◆ Task prompt ◆
Reproduce the part of the methods text that begins with the words containing "2.9.2. CD Spectroscopy" and ends with "with 32 scans.".

2.9.2. CD Spectroscopy

The CD spectra were recorded using a CD spectrometer (Chirascan V100, Applied Photophysics Ltd., Leatherhead, UK) by a previously described method [12]. The DHBP–PC complex solutions were diluted 20 times and then scanned in a wavelength range of 190–250 nm.

2.9.3. FTIR

FTIR spectra were determined at room temperature using a Nicolet IS10 FTIR spectrometer (Madison, WI, USA). An appropriate amount of DHBP–PC complexes were mixed with KBr and laminated. The spectra of DHBP–PC complexes were scanned in the range of 4000–400 cm⁻¹ with 32 scans.

2.10. Functional Properties Measurement

2.10.1. Foaming Property

The foaming capacity (FC) and foaming stability (FS) of DHBP–PC complexes were measured following the method of Du et al. [14].

2.10.2. Emulsifying Property

The emulsifying activity index (EAI) and emulsifying stability index (ESI) of DHBP and DHBP–PC complexes were measured according to the method of Du et al. [13].

2.10.3. Antioxidant Activity

The ABTS radical scavenging activity of DHBP–PC complexes was measured by the method proposed by Du et al. [13].

The DPPH radical scavenging activity of DHBP–PC complexes was measured by the method proposed by Du et al. [13].

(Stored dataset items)
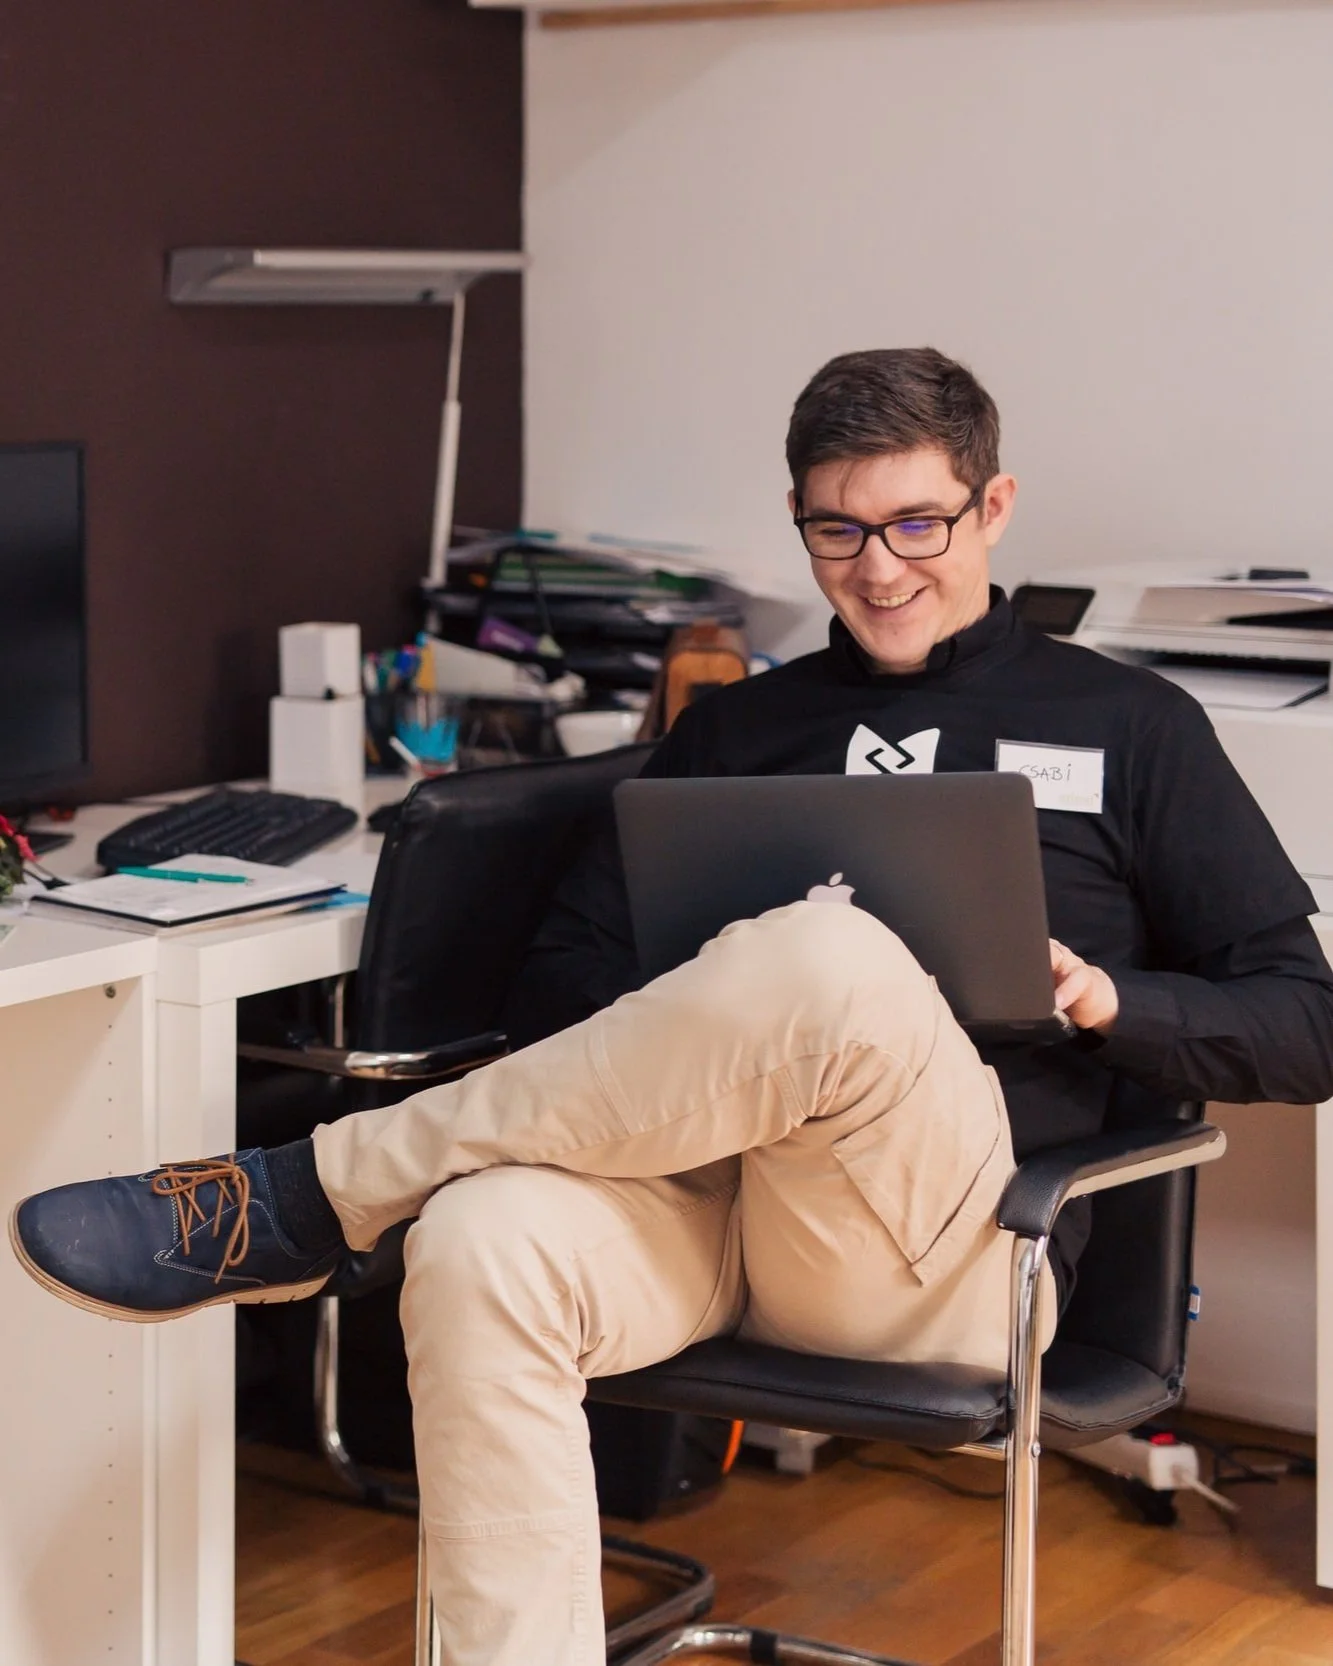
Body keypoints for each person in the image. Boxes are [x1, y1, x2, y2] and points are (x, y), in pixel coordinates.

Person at [12, 348, 1333, 1666]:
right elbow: (562, 991)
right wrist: (711, 999)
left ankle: (315, 1192)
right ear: (802, 521)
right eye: (838, 528)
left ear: (992, 508)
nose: (878, 567)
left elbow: (1305, 1022)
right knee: (482, 1236)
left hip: (951, 1249)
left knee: (833, 958)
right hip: (698, 1202)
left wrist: (1109, 1000)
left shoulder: (1134, 726)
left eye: (917, 522)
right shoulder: (735, 729)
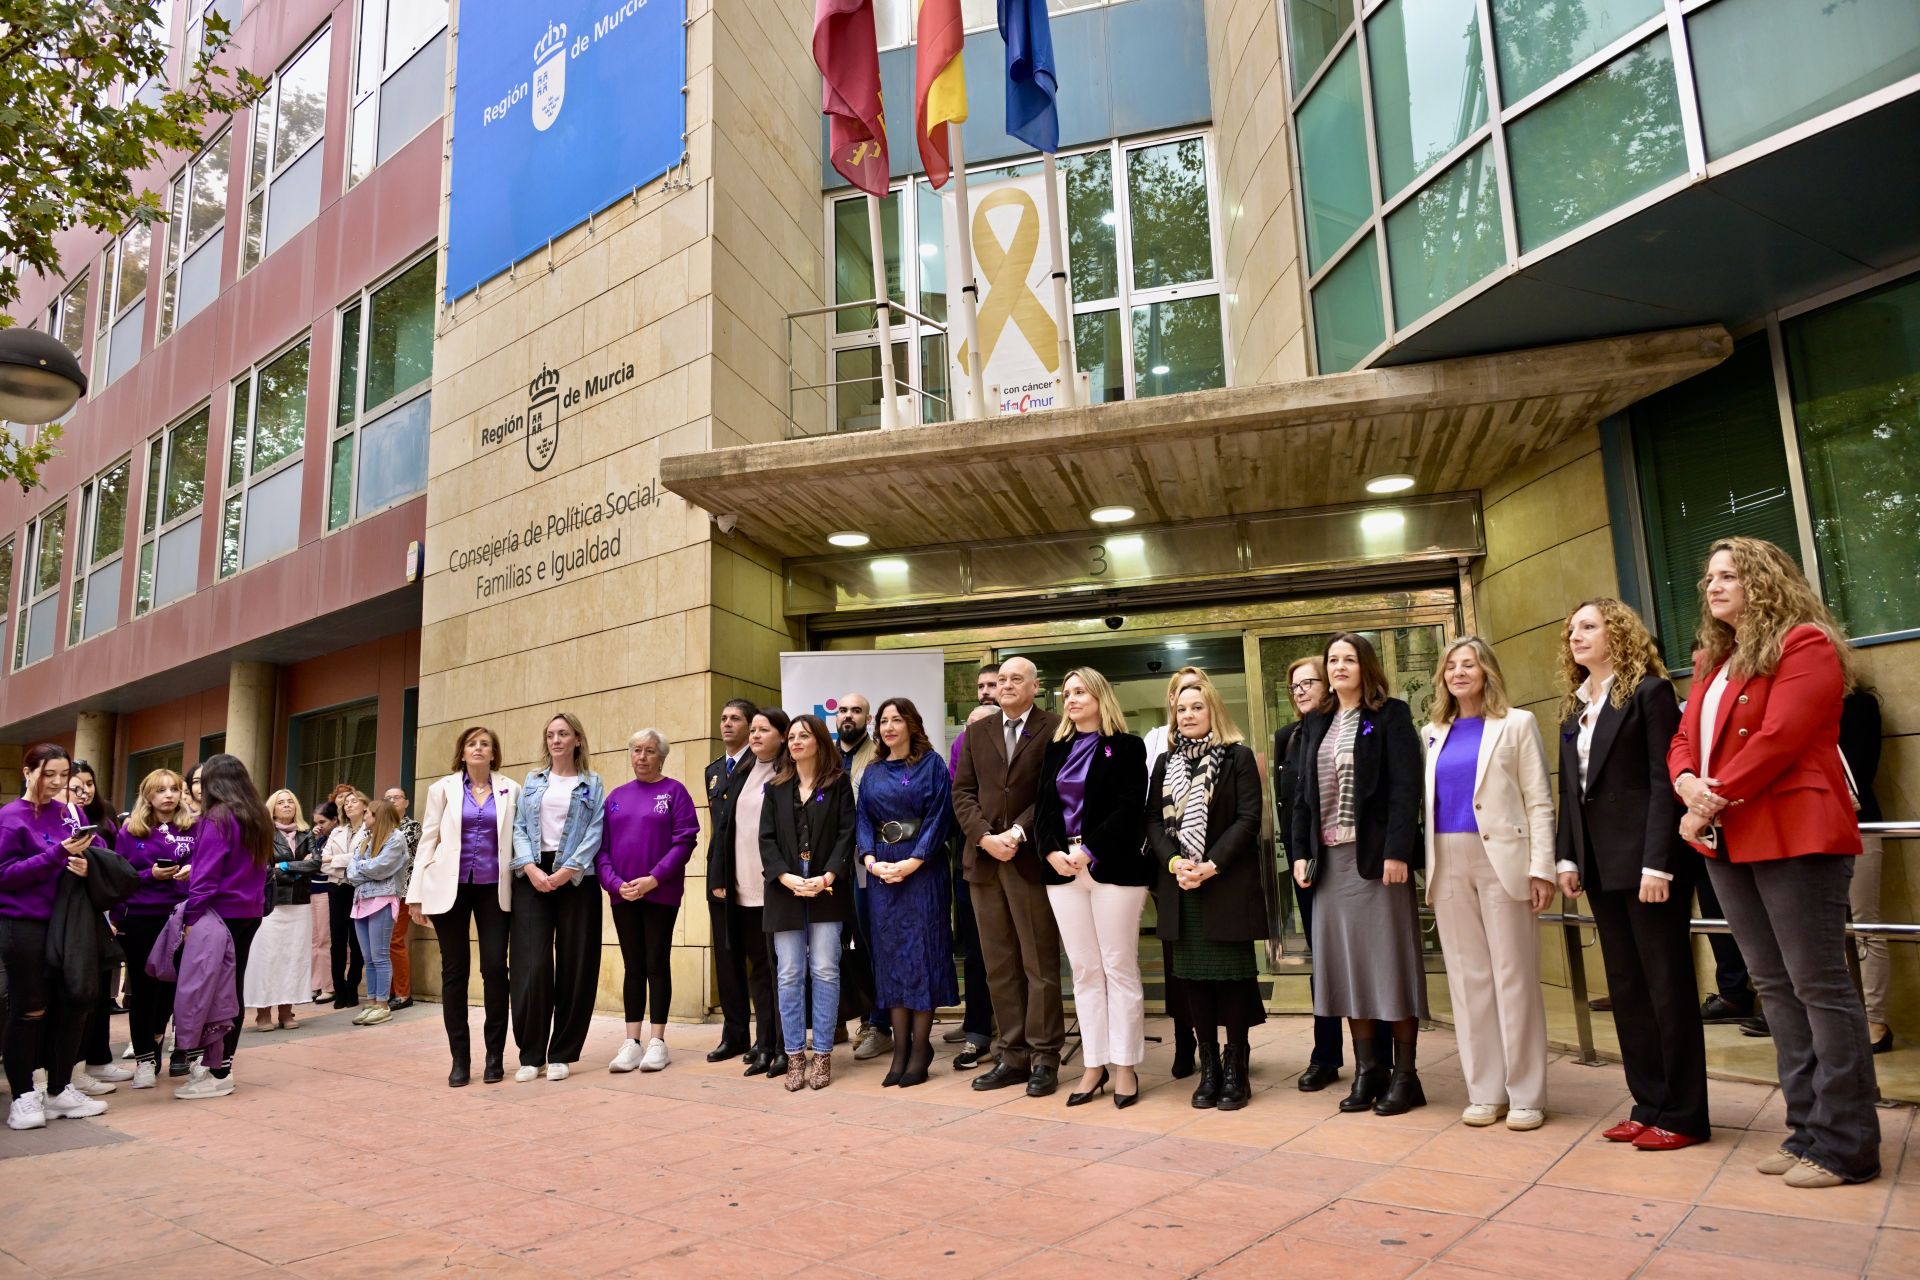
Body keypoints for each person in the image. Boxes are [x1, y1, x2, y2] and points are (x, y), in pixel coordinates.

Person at [1670, 536, 1877, 1188]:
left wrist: (1708, 801)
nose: (1714, 586)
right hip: (1731, 838)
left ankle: (1846, 1145)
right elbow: (1682, 740)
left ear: (1764, 579)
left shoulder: (1805, 643)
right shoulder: (1713, 659)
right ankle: (1805, 1131)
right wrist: (1685, 786)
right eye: (1709, 577)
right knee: (1774, 986)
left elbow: (1781, 736)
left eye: (1729, 574)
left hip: (1797, 831)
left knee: (1819, 986)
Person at [1555, 598, 1708, 1150]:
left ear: (1617, 633)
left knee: (1666, 986)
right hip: (1599, 868)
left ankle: (1685, 1114)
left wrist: (1657, 863)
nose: (1576, 636)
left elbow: (1662, 783)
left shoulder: (1650, 692)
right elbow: (1570, 791)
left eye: (1589, 626)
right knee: (1626, 988)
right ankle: (1647, 1103)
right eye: (1573, 628)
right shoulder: (1576, 707)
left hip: (1648, 866)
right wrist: (1568, 857)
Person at [1288, 632, 1427, 1117]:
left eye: (1349, 658)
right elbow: (1305, 797)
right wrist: (1302, 852)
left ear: (1365, 665)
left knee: (1389, 966)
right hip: (1331, 865)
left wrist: (1398, 851)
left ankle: (1406, 1075)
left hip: (1376, 864)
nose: (1340, 666)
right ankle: (1369, 1070)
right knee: (1348, 971)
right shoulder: (1316, 723)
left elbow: (1406, 787)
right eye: (1333, 659)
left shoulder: (1389, 714)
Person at [1422, 637, 1555, 1131]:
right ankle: (1484, 1091)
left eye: (1468, 664)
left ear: (1487, 672)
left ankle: (1526, 1095)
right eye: (1451, 666)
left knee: (1513, 977)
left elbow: (1538, 800)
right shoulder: (1431, 732)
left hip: (1503, 859)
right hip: (1447, 858)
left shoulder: (1517, 724)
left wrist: (1541, 866)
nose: (1458, 672)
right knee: (1467, 979)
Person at [1148, 670, 1267, 1110]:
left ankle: (1237, 1066)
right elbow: (1153, 822)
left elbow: (1248, 820)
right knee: (1193, 982)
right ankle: (1210, 1065)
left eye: (1197, 706)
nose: (1189, 714)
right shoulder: (1165, 763)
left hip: (1225, 883)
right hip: (1181, 885)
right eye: (1181, 709)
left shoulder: (1236, 756)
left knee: (1233, 982)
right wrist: (1177, 863)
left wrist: (1211, 865)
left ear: (1212, 709)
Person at [953, 656, 1066, 1097]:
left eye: (1016, 679)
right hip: (984, 862)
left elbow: (1053, 790)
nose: (1006, 685)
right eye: (1001, 680)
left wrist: (1017, 832)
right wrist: (984, 836)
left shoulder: (1055, 728)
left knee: (1039, 964)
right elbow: (961, 792)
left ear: (1035, 686)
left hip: (1027, 858)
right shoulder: (976, 732)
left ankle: (1044, 1057)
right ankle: (1012, 1055)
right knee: (999, 965)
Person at [1035, 668, 1148, 1108]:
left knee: (1118, 967)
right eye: (1066, 693)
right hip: (1061, 871)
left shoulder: (1125, 746)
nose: (1071, 699)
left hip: (1112, 869)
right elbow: (1043, 809)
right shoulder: (1056, 748)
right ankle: (1094, 1065)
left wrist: (1090, 850)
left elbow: (1129, 809)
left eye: (1080, 691)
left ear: (1101, 695)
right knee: (1084, 970)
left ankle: (1125, 1067)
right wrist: (1050, 852)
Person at [2, 745, 112, 1129]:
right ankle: (23, 1096)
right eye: (48, 774)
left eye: (63, 775)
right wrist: (58, 855)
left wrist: (87, 863)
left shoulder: (71, 813)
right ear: (28, 771)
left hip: (70, 922)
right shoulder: (10, 818)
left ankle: (59, 1089)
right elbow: (5, 876)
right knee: (30, 1009)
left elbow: (100, 854)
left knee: (74, 1002)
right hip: (24, 924)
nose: (57, 783)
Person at [407, 727, 519, 1087]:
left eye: (485, 744)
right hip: (448, 889)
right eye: (472, 743)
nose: (478, 748)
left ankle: (494, 1057)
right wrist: (415, 894)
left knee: (494, 970)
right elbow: (428, 839)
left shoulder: (510, 789)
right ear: (463, 752)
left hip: (493, 891)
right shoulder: (442, 789)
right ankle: (460, 1059)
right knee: (454, 973)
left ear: (493, 753)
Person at [860, 697, 958, 1088]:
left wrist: (914, 861)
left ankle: (920, 1049)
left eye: (896, 720)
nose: (888, 727)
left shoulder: (931, 765)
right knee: (891, 959)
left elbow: (940, 816)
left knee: (922, 956)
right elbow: (863, 818)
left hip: (923, 871)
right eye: (883, 721)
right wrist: (870, 860)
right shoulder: (873, 771)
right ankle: (899, 1050)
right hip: (883, 871)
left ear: (912, 724)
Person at [510, 712, 606, 1082]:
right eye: (550, 734)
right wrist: (531, 869)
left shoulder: (592, 783)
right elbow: (519, 826)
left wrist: (568, 870)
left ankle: (563, 1051)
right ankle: (531, 1054)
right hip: (532, 874)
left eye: (563, 734)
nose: (556, 740)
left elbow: (596, 830)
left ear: (577, 739)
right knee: (531, 965)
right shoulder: (532, 781)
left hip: (577, 878)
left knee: (575, 963)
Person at [762, 715, 856, 1090]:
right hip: (784, 888)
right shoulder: (776, 788)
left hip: (826, 888)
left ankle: (824, 1055)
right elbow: (766, 840)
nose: (796, 741)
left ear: (819, 740)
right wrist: (786, 877)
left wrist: (828, 876)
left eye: (804, 735)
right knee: (788, 973)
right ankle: (795, 1055)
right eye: (792, 737)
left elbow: (846, 835)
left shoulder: (838, 784)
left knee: (825, 969)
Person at [173, 753, 274, 1100]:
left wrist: (190, 918)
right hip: (249, 912)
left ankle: (218, 1071)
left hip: (219, 914)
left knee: (213, 990)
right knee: (232, 988)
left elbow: (205, 876)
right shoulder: (256, 815)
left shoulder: (217, 818)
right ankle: (221, 1065)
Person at [601, 729, 698, 1076]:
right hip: (623, 894)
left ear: (662, 757)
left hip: (660, 893)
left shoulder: (675, 793)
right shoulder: (615, 797)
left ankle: (657, 1041)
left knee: (656, 962)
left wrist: (654, 878)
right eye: (637, 751)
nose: (642, 757)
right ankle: (631, 1041)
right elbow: (603, 849)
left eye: (650, 751)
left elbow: (685, 842)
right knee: (633, 964)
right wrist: (615, 883)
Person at [1272, 657, 1344, 1092]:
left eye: (1308, 683)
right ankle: (1326, 1056)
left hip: (1349, 860)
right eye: (1294, 686)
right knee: (1323, 962)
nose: (1299, 691)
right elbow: (1289, 806)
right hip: (1309, 865)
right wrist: (1298, 855)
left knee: (1356, 961)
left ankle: (1380, 1055)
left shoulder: (1344, 728)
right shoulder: (1288, 737)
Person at [708, 708, 791, 1078]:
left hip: (774, 886)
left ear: (782, 735)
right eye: (753, 730)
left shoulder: (787, 772)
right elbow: (725, 829)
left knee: (777, 971)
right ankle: (764, 1044)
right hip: (741, 887)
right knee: (758, 971)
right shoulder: (741, 773)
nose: (755, 736)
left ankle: (780, 1046)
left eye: (763, 730)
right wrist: (721, 876)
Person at [115, 769, 195, 1087]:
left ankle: (163, 1042)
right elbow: (120, 876)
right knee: (145, 990)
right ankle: (145, 1060)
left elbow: (211, 865)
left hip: (181, 916)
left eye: (174, 789)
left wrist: (194, 870)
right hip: (142, 918)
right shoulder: (131, 831)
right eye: (161, 790)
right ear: (148, 795)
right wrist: (151, 875)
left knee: (173, 989)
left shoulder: (194, 828)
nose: (169, 795)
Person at [66, 761, 131, 1096]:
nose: (84, 791)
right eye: (76, 785)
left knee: (101, 992)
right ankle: (71, 1069)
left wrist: (117, 913)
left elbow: (115, 867)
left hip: (104, 916)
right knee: (79, 994)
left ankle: (98, 1059)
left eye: (88, 784)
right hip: (70, 918)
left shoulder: (104, 819)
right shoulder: (58, 820)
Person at [703, 698, 758, 1063]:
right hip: (719, 873)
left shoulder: (761, 766)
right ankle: (734, 1033)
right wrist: (717, 875)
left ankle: (766, 1037)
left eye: (735, 718)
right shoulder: (712, 770)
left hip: (752, 873)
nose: (727, 724)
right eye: (723, 718)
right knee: (727, 958)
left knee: (758, 958)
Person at [945, 701, 998, 1068]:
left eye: (985, 724)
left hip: (1019, 861)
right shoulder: (958, 767)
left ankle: (1020, 1035)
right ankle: (977, 1032)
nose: (974, 732)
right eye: (970, 726)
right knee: (977, 954)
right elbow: (956, 807)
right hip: (972, 866)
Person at [835, 693, 887, 1061]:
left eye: (856, 710)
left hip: (865, 866)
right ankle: (835, 1020)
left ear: (868, 719)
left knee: (869, 945)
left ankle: (876, 1023)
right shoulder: (824, 755)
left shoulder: (879, 756)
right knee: (830, 948)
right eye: (842, 711)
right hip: (826, 870)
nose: (848, 716)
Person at [1839, 688, 1891, 1054]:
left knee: (1865, 924)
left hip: (1857, 822)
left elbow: (1861, 769)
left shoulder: (1857, 702)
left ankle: (1875, 1019)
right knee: (1826, 930)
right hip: (1809, 828)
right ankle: (1843, 1018)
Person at [244, 790, 319, 1032]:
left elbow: (316, 864)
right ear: (272, 809)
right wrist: (298, 868)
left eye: (290, 802)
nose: (286, 806)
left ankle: (287, 1011)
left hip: (300, 904)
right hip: (271, 905)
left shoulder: (306, 834)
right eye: (281, 802)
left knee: (293, 958)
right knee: (267, 958)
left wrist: (284, 865)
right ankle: (263, 1012)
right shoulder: (264, 834)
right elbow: (263, 870)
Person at [346, 800, 410, 1027]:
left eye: (368, 814)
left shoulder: (396, 838)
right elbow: (350, 872)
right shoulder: (365, 840)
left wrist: (361, 867)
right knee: (368, 957)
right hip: (361, 900)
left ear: (378, 816)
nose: (364, 818)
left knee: (380, 955)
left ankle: (383, 1005)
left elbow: (380, 868)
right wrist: (364, 867)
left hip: (382, 900)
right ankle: (372, 1002)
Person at [323, 791, 367, 1010]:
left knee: (357, 941)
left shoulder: (371, 829)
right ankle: (339, 989)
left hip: (359, 888)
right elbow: (323, 863)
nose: (349, 805)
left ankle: (352, 988)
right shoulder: (337, 831)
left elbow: (365, 858)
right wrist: (342, 862)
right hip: (337, 887)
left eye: (354, 801)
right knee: (337, 941)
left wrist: (336, 859)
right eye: (346, 802)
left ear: (365, 805)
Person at [383, 787, 420, 1011]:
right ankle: (385, 991)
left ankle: (403, 993)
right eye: (387, 798)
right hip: (380, 892)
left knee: (395, 941)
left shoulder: (411, 827)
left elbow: (391, 852)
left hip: (403, 891)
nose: (392, 801)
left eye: (396, 797)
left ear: (406, 802)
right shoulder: (377, 828)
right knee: (382, 944)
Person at [307, 802, 336, 1003]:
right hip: (312, 890)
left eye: (323, 821)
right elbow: (307, 860)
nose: (319, 825)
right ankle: (315, 984)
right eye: (316, 822)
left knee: (325, 939)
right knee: (315, 940)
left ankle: (328, 985)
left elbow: (318, 862)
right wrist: (314, 837)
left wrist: (313, 859)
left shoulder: (335, 838)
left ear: (335, 820)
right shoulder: (318, 839)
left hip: (326, 890)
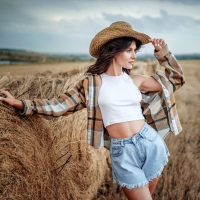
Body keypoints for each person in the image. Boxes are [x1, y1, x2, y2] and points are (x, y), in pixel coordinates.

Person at [0, 21, 185, 200]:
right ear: (114, 50)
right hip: (122, 151)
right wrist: (22, 104)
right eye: (129, 50)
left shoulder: (136, 80)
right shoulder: (92, 84)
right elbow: (60, 105)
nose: (134, 55)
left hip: (150, 143)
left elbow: (175, 80)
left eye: (135, 50)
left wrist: (162, 53)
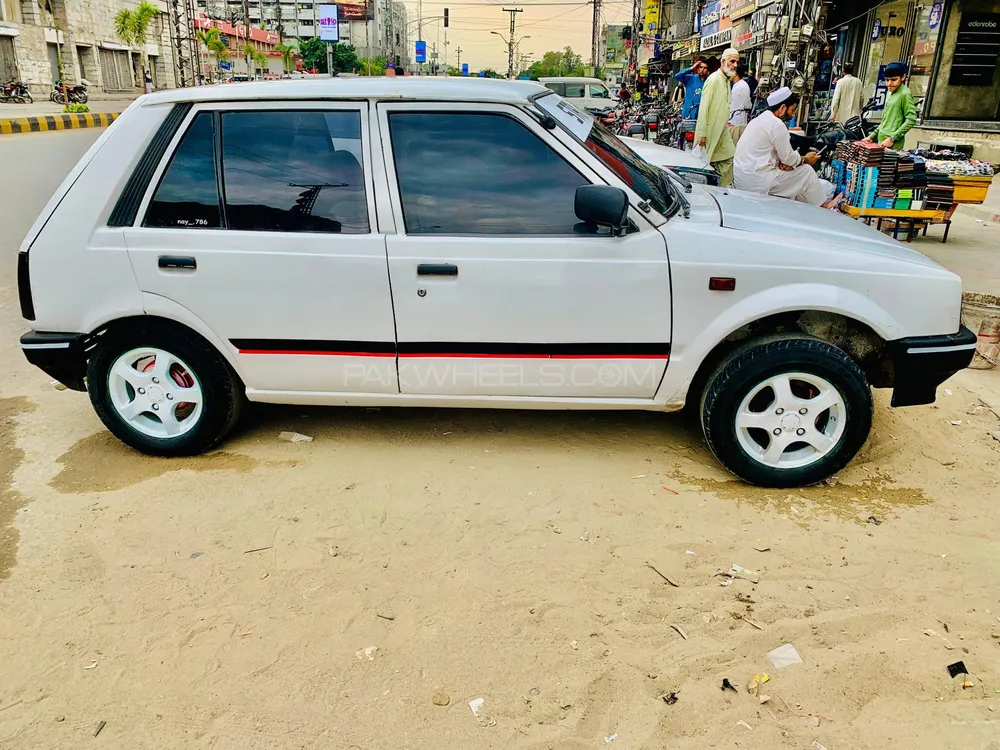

◆ Expected answer ◆
2.9.2. CD Spectroscopy

The CD spectra were recorded using a CD spectrometer (Chirascan V100, Applied Photophysics Ltd., Leatherhead, UK) by a previously described method [12]. The DHBP–PC complex solutions were diluted 20 times and then scanned in a wavelength range of 190–250 nm.

2.9.3. FTIR

FTIR spectra were determined at room temperature using a Nicolet IS10 FTIR spectrometer (Madison, WI, USA). An appropriate amount of DHBP–PC complexes were mixed with KBr and laminated. The spectra of DHBP–PC complexes were scanned in the range of 4000–400 cm⁻¹ with 32 scans.